Distinguished Vietnam veteran Don Scoggins who opposed Anderson’s wife during her first supervisor primary in 2015, suggests both Anderson campaigns have been politically pervasive by overtly courting the military vote and ignoring the extensive minority community and common citizens. Others agree.
Then there was the report of Anderson as a sitting Delegate, encouraging rank and file Republicans to support his wife’s primary against Scoggins who happened to be black, which to this day has some voters questioning his ethics.
All three running for chairman are honorably discharged veterans and their service above reproach, but as Scoggins infers, it can’t consume one’s candidacy.
Too many former senior officers and NCO types demand deference rather than realize they no longer command, but are commanded once elected. And for the record, only Wilson after leaving the military or government service, developed a continuing private sector business.
The sometimes flippant presentation of retired veterans who served honorably but have never held a private sector job should be concerning. Particularly when 99 percent of the voting nation are not military retired or on active duty, but simply deal with day to day employment issues to make payroll.

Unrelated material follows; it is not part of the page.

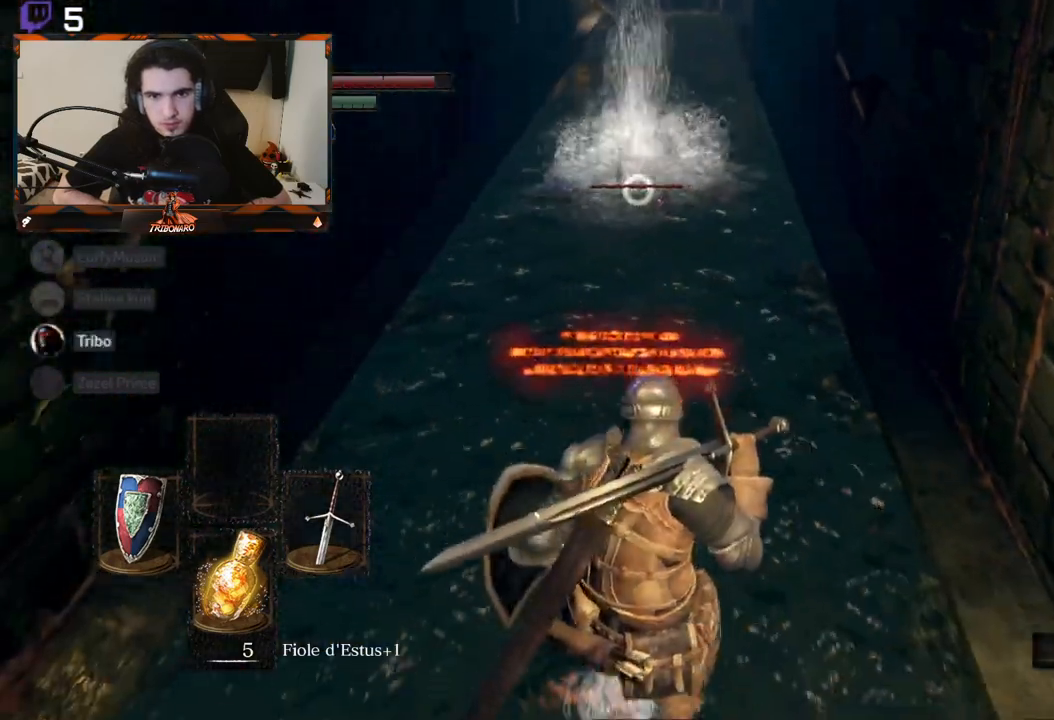
{"buttons": [], "left_stick": "up", "right_stick": "center", "events": [[17, "left_stick", "center"], [367, "left_stick", "up"]]}
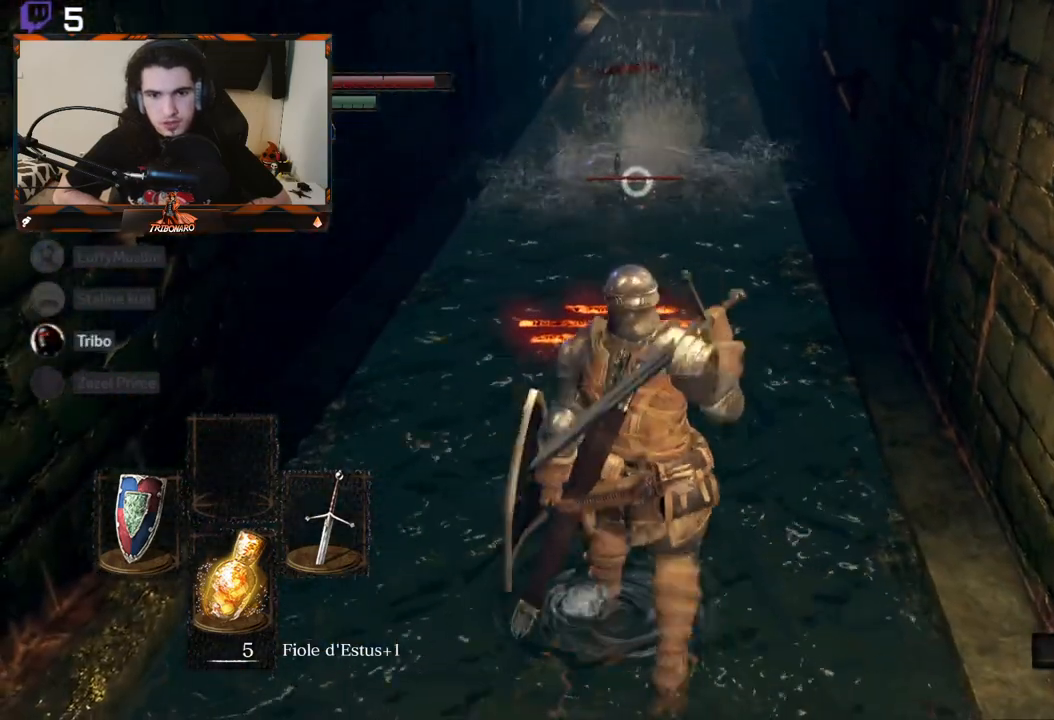
{"buttons": [], "left_stick": "up", "right_stick": "center", "events": [[217, "left_stick", "center"], [417, "left_stick", "up"]]}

Shoelwer, a retired Marine veteran and CIA operative, has avoided the hardened military presentation by sporting a striking beard. During the forum he made several cogent responses to minority outreach and funding questions. But making excuses for conventions that in the past provided stigma for the lack of minority participation was troubling. His overall presentation was nevertheless professional and intellectual.
Anderson presented ambitious opinions regarding funding. But his primary verses convention views were unclear. Conservatives should should be concerned his statements are in juxtaposition to actions ultimately supporting divisive swindling conventions.
Wilson provided the most definitive reason for correctly supporting campaign primaries…plain and simple badly needed outreach.
The question remains with a key election less than 90 days away, is it prudent to change horses in Virginia’s Republican midstream? And who would be most responsive to the commonwealth’s growing diverse conservative views and the White House mission?
Wilson has the presentation and demonstrated actions of a compassionate leader regardless of these unprecedented times. Character and financial misrepresentations about the RPV and all three remain rampant. Politics as usual. Nevertheless my checkbook would open to Wilson if reelected, but it’s questionable how many grassroots checkbooks would be open to others.
Conservatives would be wise to allow Wilson, greatly respected in White House circles, to continue as chairman and develop needed outreach and funding strategies as well as to promote Virginia redistricting reform. As the COVID situation dissipates and our economy continues to rebound, under his leadership the RPV can become the force it once was.
Daniel P. Cortez is an award winning Northern Virginia writer, broadcaster and operative. He is also the Chairman of the National Vet Court Alliance.